▶ Exercise goal
Could you print the stretch of lines below from the one with "right knee: (946, 662, -18)" through the one with "right shoulder: (154, 497, 5)", exactly as they stand and without any pictures?

▶ Dataset
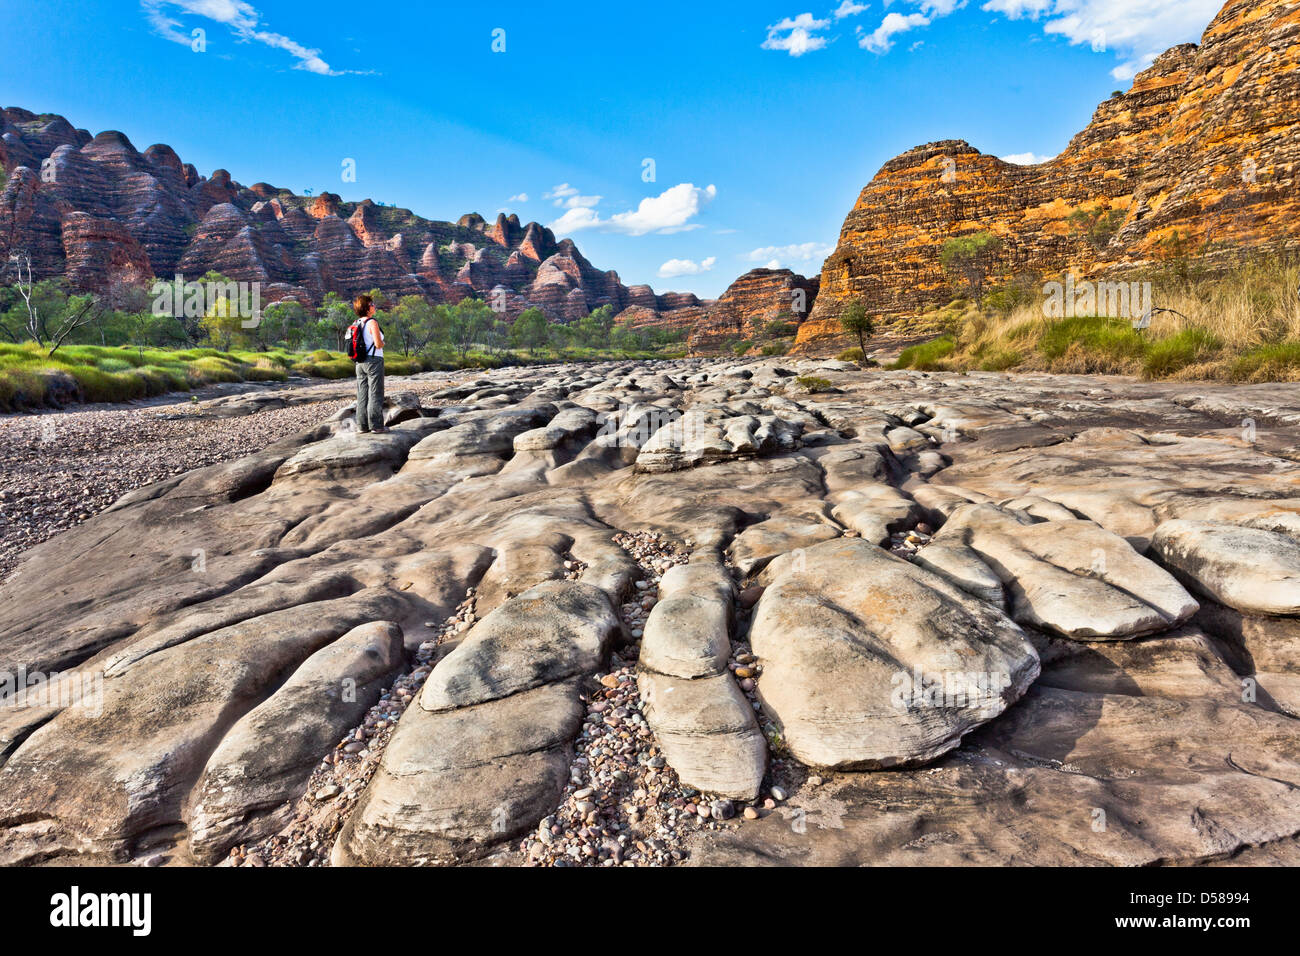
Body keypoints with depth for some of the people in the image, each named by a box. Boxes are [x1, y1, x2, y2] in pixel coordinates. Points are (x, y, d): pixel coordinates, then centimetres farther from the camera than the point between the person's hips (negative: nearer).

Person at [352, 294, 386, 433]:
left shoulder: (356, 323, 9)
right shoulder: (372, 322, -14)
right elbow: (378, 344, -20)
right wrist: (383, 343, 3)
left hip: (360, 362, 7)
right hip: (374, 360, -7)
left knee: (362, 394, 10)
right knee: (375, 394, -2)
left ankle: (362, 425, 13)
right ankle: (376, 425, -1)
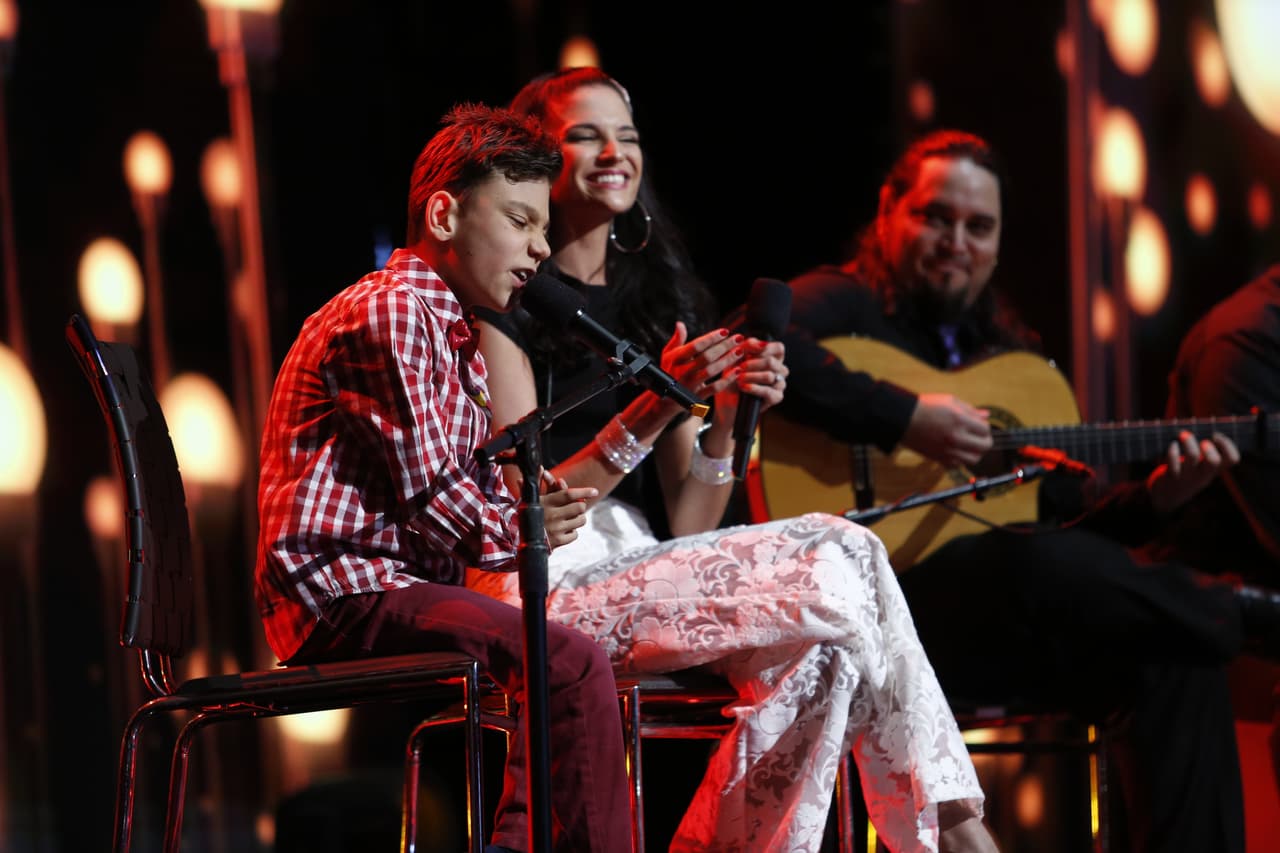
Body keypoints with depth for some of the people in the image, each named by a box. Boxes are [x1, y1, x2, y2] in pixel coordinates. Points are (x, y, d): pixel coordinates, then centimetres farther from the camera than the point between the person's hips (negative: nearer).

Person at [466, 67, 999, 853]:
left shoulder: (660, 299, 18)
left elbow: (686, 529, 11)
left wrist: (726, 414, -8)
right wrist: (654, 410, -20)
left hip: (649, 576, 7)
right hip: (550, 592, -6)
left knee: (844, 544, -22)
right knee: (831, 589, -25)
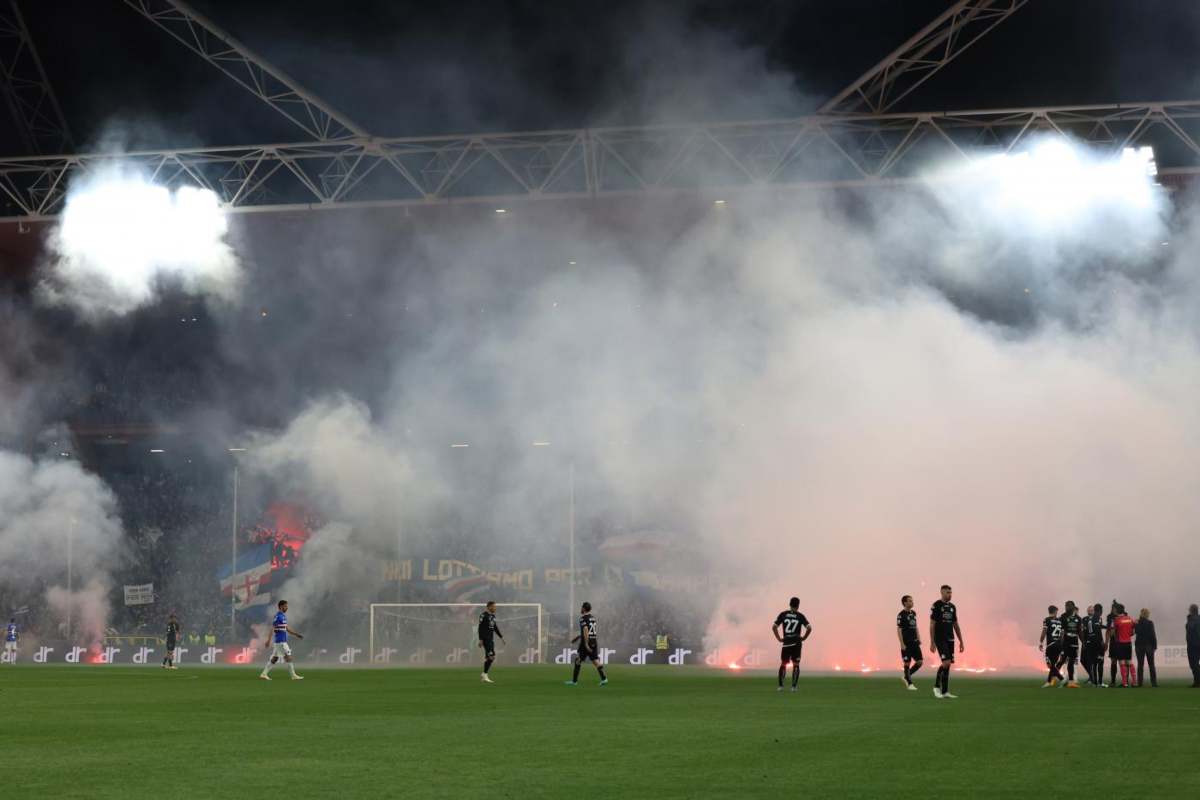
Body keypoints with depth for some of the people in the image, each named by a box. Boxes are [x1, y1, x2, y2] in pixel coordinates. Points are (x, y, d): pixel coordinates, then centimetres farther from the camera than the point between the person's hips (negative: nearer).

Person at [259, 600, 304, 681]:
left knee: (274, 659, 11)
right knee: (288, 657, -6)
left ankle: (264, 674, 13)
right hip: (280, 641, -10)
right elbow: (272, 629, -17)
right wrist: (268, 640, -21)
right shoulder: (278, 616, -13)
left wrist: (296, 634, 20)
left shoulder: (283, 616, 16)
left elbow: (287, 628, 24)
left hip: (283, 641, 10)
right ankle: (293, 676, -2)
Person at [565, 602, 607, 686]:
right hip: (594, 642, 7)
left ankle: (574, 681, 11)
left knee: (578, 661, 6)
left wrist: (586, 644, -24)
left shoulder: (583, 618, -11)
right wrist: (578, 637, 31)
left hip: (586, 642, -7)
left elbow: (586, 631, -22)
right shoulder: (593, 618, 14)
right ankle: (604, 678, -14)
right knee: (595, 660, 1)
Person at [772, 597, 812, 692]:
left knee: (783, 664, 11)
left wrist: (779, 639, 5)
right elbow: (809, 628, -8)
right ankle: (793, 687, 0)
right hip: (797, 643, -1)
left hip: (786, 643, 1)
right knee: (796, 665, 5)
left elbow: (774, 627, -2)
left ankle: (781, 686, 5)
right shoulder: (800, 616, -1)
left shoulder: (783, 614, 2)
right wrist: (803, 638, 4)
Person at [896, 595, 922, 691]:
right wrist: (902, 644, -16)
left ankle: (906, 677, 18)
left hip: (914, 642, 7)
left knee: (920, 661, 1)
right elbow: (899, 630, -11)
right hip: (906, 643, -7)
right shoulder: (901, 615, -9)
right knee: (907, 663, -2)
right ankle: (910, 684, 7)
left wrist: (919, 639, 12)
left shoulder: (913, 613, 13)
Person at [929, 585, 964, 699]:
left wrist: (961, 642, 14)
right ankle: (937, 686, -2)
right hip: (940, 639, -7)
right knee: (946, 662, -18)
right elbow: (932, 625, -9)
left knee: (948, 665, 5)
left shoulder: (952, 607, 12)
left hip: (950, 640, 7)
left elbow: (956, 625, 17)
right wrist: (932, 643, -14)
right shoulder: (936, 605, -8)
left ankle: (945, 692, 10)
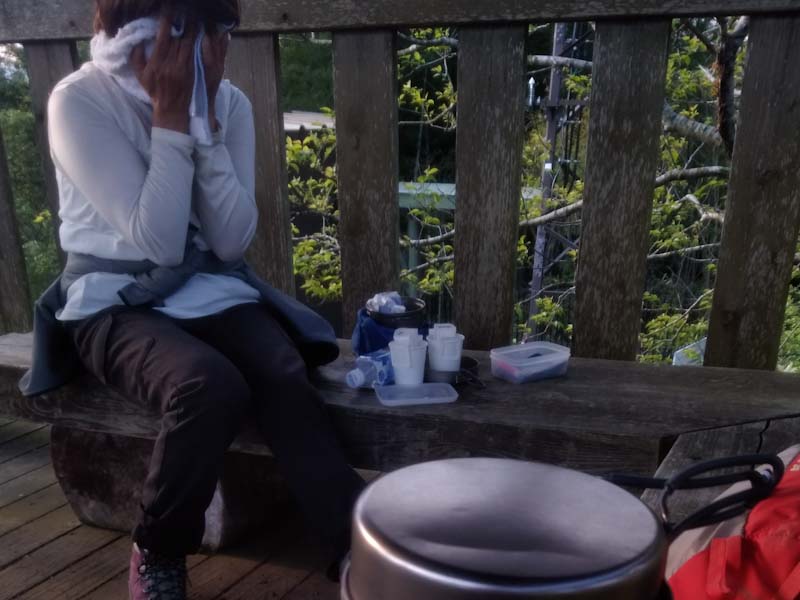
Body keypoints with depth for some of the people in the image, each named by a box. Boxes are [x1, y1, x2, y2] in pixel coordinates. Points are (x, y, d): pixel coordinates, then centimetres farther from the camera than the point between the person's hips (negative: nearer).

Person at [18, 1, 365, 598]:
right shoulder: (79, 101, -11)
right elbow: (155, 241, -20)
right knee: (211, 385, -32)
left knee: (285, 378, -26)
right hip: (115, 301, -3)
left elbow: (232, 240, -7)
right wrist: (171, 116, -20)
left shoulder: (231, 102, 1)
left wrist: (204, 119, -13)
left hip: (213, 290, 4)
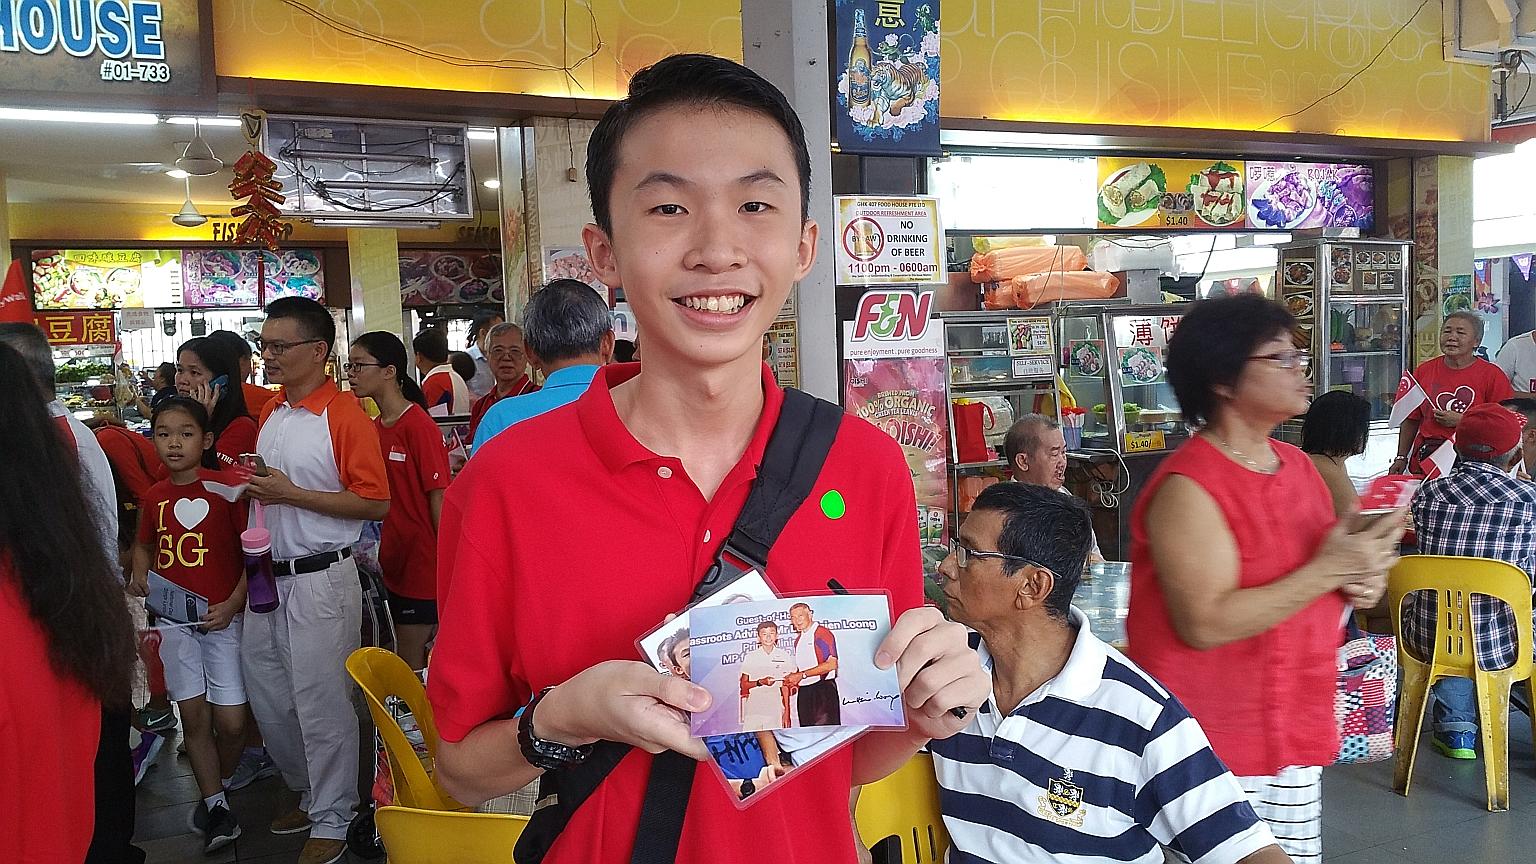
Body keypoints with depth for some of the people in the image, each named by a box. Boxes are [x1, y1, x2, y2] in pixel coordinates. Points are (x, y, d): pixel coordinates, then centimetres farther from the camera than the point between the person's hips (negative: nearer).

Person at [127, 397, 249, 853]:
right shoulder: (154, 497, 5)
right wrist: (140, 577, 4)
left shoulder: (226, 488, -9)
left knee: (230, 722, -3)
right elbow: (143, 545, 24)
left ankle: (218, 787, 25)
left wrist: (232, 603, -15)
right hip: (174, 621, 4)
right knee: (194, 716, 7)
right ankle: (216, 805, 19)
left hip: (223, 618, -4)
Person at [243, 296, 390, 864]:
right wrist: (253, 489, 6)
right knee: (266, 693, 17)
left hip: (320, 578, -8)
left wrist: (292, 494, -20)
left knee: (322, 702, 2)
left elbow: (376, 502, -18)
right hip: (270, 574, 8)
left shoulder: (344, 415, -15)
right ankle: (308, 794, 37)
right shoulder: (271, 412, 10)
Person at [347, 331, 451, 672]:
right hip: (395, 562, 8)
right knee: (409, 659, 18)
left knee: (410, 664, 2)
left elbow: (439, 498, -16)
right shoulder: (375, 427, 8)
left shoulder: (419, 426, -17)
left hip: (423, 563, -8)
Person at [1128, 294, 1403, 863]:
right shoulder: (1188, 487, -19)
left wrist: (1359, 580, -1)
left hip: (1296, 733, 8)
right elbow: (1206, 624, -25)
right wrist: (1329, 571, -22)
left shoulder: (1297, 464, 8)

▶ Your response
right knee: (946, 662, -18)
right elbow: (932, 625, -9)
left knee: (948, 665, 5)
left shoulder: (952, 607, 12)
left hip: (950, 640, 7)
left elbow: (956, 625, 17)
right wrist: (932, 643, -14)
right shoulder: (936, 605, -8)
left ankle: (945, 692, 10)
Body keypoints with depth for some of the people in the image, each named by a box. Boxes are [x1, y1, x2, y2] in pixel coordinates. Points are (x, y, d): pixel coordinates, then centimetres farther from the camera than the point between the person's hips (negative: nearer).

Person at [18, 1, 365, 598]:
right shoulder: (79, 101, -11)
right elbow: (155, 241, -20)
right knee: (211, 385, -32)
left knee: (285, 378, -26)
right hip: (115, 301, -3)
left elbow: (232, 240, -7)
right wrist: (171, 116, -20)
left shoulder: (231, 102, 1)
left wrist: (204, 119, -13)
left hip: (213, 290, 4)
Body keypoints with depth for some of the people in the image, each named by a box. Boxes are [x1, y1, x2, y2] in pixel coordinates. Points are (x, y, d): pixel coordinates, then centimetres farther from the camera than the point between the person's hips (negative: nearer).

Person at [127, 397, 249, 853]:
right shoulder: (154, 497, 5)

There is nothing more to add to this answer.